Longtemps vantés pour leurs vertus nutritionnelles et médicinales, les fruits tropicaux tels que le corossol, le zatte ou le cachiman sont aujourd’hui au centre d’un questionnement scientifique troublant. Ce qui semblait être une source naturelle de bienfaits pourrait, selon des neurologues, cacher un risque insoupçonné pour la santé cérébrale : celui d’induire des formes sévères et atypiques de la maladie de Parkinson.
C’est en Guadeloupe, sous l’impulsion de la neurologue Annie Lannuzel, que l’étrange corrélation a été observée : un taux inhabituel de syndromes parkinsoniens chez des patients consommant régulièrement des fruits de la famille des annonacées.
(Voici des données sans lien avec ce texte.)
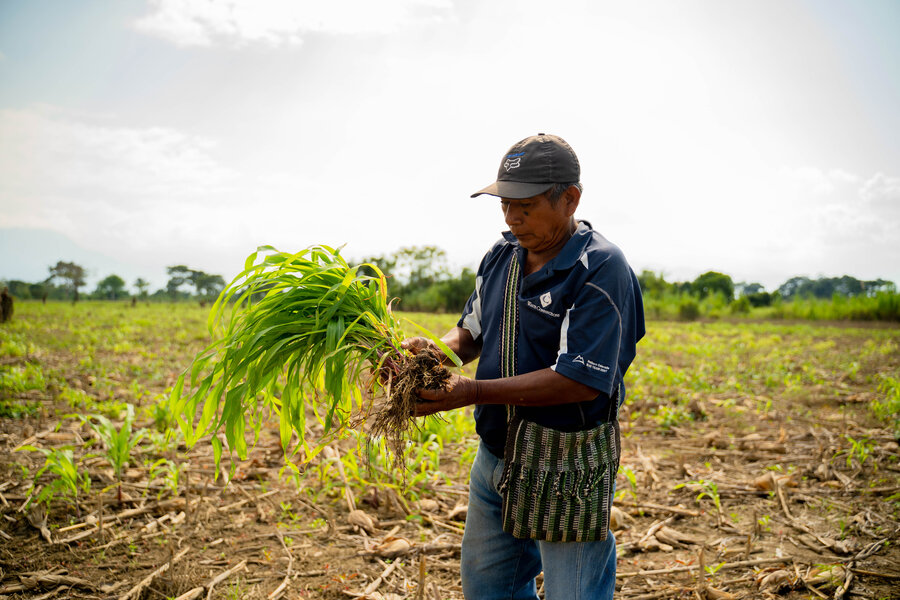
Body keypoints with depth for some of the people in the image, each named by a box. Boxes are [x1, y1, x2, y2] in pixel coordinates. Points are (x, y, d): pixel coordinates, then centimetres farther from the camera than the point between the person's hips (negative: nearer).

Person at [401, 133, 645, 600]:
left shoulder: (600, 269, -20)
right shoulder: (501, 256, 5)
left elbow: (581, 381, -26)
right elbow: (473, 330, 15)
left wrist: (474, 393, -29)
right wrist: (438, 351, -9)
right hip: (495, 456, 8)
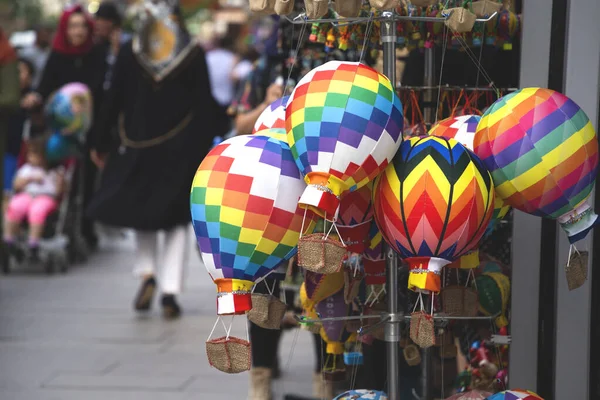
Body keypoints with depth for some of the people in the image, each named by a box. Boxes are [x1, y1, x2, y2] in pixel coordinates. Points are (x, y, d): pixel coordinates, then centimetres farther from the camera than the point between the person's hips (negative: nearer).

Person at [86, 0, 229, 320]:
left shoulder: (128, 54, -2)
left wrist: (101, 144, 9)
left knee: (141, 211, 19)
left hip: (137, 146, 1)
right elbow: (204, 105, -5)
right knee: (176, 220, 7)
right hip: (182, 149, -1)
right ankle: (170, 291, -2)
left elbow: (113, 102, 0)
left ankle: (146, 273, -2)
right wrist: (206, 146, 4)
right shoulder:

Ces cas, non liés aux facteurs génétiques classiques, présentaient une résistance aux traitements conventionnels et une dégradation neurologique accélérée.
Les acétonines, composés naturellement présents dans les feuilles, graines et pulpe du corossol, sont soupçonnées d’avoir un effet neurotoxique. Ces molécules attaqueraient progressivement les cellules dopaminergiques du cerveau, mimant les effets de la maladie de Parkinson — mais sous une forme plus virulente et difficile à stabiliser médicalement.
Dans de nombreuses cultures des Caraïbes, d’Afrique ou d’Asie, le corossol est prisé pour ses supposés effets anticancéreux, antidiabétiques ou digestifs. Consommé en jus, en décoction ou en sorbet, il est profondément ancré dans les habitudes alimentaires. Ce poids culturel complique toute tentative de mise en garde — malgré les preuves grandissantes sur ses risques neurologiques potentiels.
La question n’est pas de bannir mais de informer. Les professionnels de santé appellent à une consommation modérée, particulièrement chez les personnes vulnérables ou les patients présentant des antécédents neurologiques. L’enjeu est d’adopter une approche préventive, sans stigmatiser ces fruits porteurs d’une histoire culinaire et médicinale riche.